Re: [Nbd] [PATCH 6/6] nbd: add a basic netlink interface
- To: Josef Bacik <jbacik@...2204...>
- Cc: axboe@...161..., nbd-general@lists.sourceforge.net, kernel-team@...2204..., linux-block@...25...
- Subject: Re: [Nbd] [PATCH 6/6] nbd: add a basic netlink interface
- From: Wouter Verhelst <w@...112...>
- Date: Wed, 8 Mar 2017 21:44:41 +0100
- Message-id: <20170308204441.ywvrsoyrk2qpyji7@...3...>
- In-reply-to: <1488985008.9307.29.camel@...2204...>
- References: <1488301031-3199-1-git-send-email-jbacik@...2204...> <1488301031-3199-7-git-send-email-jbacik@...2204...> <20170308100704.xdxuhlpsttigfreq@...3...> <1488985008.9307.29.camel@...2204...>
On Wed, Mar 08, 2017 at 09:56:48AM -0500, Josef Bacik wrote:
> On Wed, 2017-03-08 at 11:07 +0100, Wouter Verhelst wrote:
> > On Tue, Feb 28, 2017 at 11:57:11AM -0500, Josef Bacik wrote:
> > >
> > > The existing ioctl interface for configuring NBD devices is a bit
> > > cumbersome and hard to extend. The other problem is we leave a
> > > userspace app sitting in it's syscall until the device disconnects,
> > > which is less than ideal.
> > True.
> >
> > On the other hand, it has the advantage that you leave a userspace
> > app
> > sitting around until the device disconnects, which allows for some
> > form
> > of recovery in case you're doing root-on-NBD and the server has a
> > hiccup. Don't underestimate the advantage of that.
> >
> > (of course, that requires that the return value of NBD_DO_IT makes a
> > difference between "unexpected connection drop" and "we sent
> > NBD_CMD_DISC", but that's a different matter entirely)
>
> Stay tuned for further developments ;).
Heh.
> Yeah the problem is that even
> though we can return and allow the user to reconnect, we completely
> tear down the device and will return EIO to anything that comes in
> while we're reconnecting, which sucks for users.
Quite, yes.
> The patches that I'm testing now will multi-cast messages over netlink
> when a link goes down so a user space application can reconnect and
> provide a new connection seamlessly. The next step after that is to
> allow a complete failure of all connections and we will simply sit
> there and queue IO until userspace reconnects or the configured
> timeout elapses at which point we'll tear down the device. The end
> goal of all of this is seamless reconnects without throwing errors.
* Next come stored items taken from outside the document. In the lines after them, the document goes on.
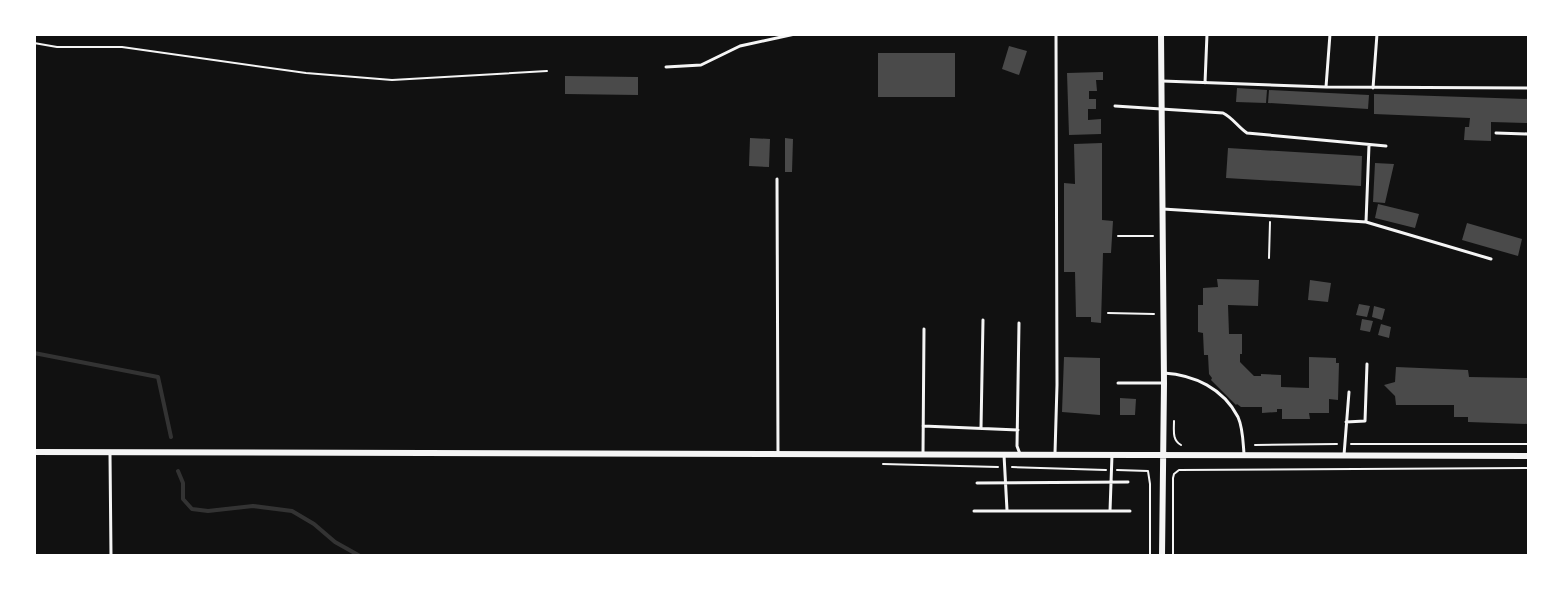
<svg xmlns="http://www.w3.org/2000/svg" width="1563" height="590" font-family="'Space Grotesk',sans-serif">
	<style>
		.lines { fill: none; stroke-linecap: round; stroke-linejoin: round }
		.stream { stroke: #333; stroke-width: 4 }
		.building { fill: #4a4a4a }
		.path { stroke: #f5f5f5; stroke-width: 2 }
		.service { stroke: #f5f5f5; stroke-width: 3 }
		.minor { stroke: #f5f5f5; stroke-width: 6 }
	</style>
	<rect width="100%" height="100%" fill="#111"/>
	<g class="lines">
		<!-- stream -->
		<path class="stream" d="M34,353L158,377L171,437
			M178,471L183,483V499L192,509L208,511L253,506L292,511L314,524L335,542L360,556"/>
	</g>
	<!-- building -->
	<path class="building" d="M1009,46L1027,51L1019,75L1002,69Z
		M878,53H955V97H878Z
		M1103,72V80H1096L1097,91H1089V99H1096V109H1088V120L1101,119V134L1069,135L1067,73Z
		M565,76L638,77V95L565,94Z
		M1237,88L1267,90L1266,103L1236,102Z
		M1269,90L1369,95L1368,109L1268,103Z
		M1374,94L1528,99V123L1491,122V141L1464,140L1465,127H1469L1470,118L1374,114Z
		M750,138L770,139L769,167L749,166Z
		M785,138L793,139L792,172H785Z
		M1102,143V220L1113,221L1111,253H1103L1101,323L1091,322V317H1076L1075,272H1064V183L1075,184L1074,144Z
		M1228,148L1362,156L1361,186L1226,178Z
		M1375,163L1394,164L1385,203L1373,202Z
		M1378,204L1419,214L1415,228L1375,218Z
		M1467,223L1522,239L1518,256L1462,240Z
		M1217,279L1259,280L1258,306L1228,305L1229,334H1242V354H1240V362L1254,376H1261V374L1281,375V387L1309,388V357L1336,358V363H1339L1338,400L1329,399V413H1309L1310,419H1282V409H1277V412L1262,413V407H1241L1237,404L1236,405L1211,380L1212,378L1209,374L1208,355H1204L1203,333L1198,332V305H1203V288L1218,287Z
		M1310,280L1331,283L1328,302L1308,300Z
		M1359,304L1370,306L1367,317L1356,315Z
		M1374,306L1385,309L1382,320L1372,317Z
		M1362,319L1373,321L1370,332L1360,330Z
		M1381,324L1391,327L1389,338L1378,335Z
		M1064,357L1100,358V415L1062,412Z
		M1396,367L1468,370L1469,377L1528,378V424L1468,422V417H1454V405H1396L1395,396L1384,385L1395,382Z
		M1120,398L1136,399L1135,415H1120Z"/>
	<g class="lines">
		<!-- path -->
		<path class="path" d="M34,43L57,47H122L306,73L392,80L547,71
			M1118,236H1153
			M1269,258L1270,222
			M1108,313L1154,314
			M1174,421C1174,431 1172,440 1181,445
			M1351,444H1528
			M1255,445L1337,444
			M883,464L998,467
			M1012,467L1106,470
			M1117,470L1148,471L1150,484V556
			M1173,556V478L1174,474L1179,470L1528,468"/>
		<!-- service -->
		<path class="service" d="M985,34H1148
			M666,67L701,65L740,46L795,34
			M1162,81L1326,87L1528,88
			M1205,83L1207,34
			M1326,87L1330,34
			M1373,88L1377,34
			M1115,106L1223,113C1233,118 1238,127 1247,133L1386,146
			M1496,133L1528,134
			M777,179L778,453
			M1163,209L1366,222L1491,259
			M1366,222L1369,145
			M1019,323L1017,446L1020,454
			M1164,373C1194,375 1223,388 1238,417C1243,428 1243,442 1244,454
			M1118,383H1164
			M1346,422L1365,421L1367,364
			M923,426L1018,430
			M981,428L983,320
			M923,453L924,329
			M1055,453L1057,385L1056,34
			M110,454L111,556
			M1004,455L1007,510
			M1344,455L1349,392
			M977,483L1128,482
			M974,511H1130
			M1110,511L1112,455"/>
		<!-- minor -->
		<path class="minor" d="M1161,34L1164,383L1162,556
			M34,452L1528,456"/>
	</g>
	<!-- border -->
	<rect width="1563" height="590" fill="none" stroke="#ffffff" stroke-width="72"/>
</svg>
Awesome. That would mean userspace would need to sit around, but I
suppose that isn't something we can't live with (and actually has other
advantages, too).
Thanks,
--
< ron> I mean, the main *practical* problem with C++, is there's like a dozen
people in the world who think they really understand all of its rules,
and pretty much all of them are just lying to themselves too.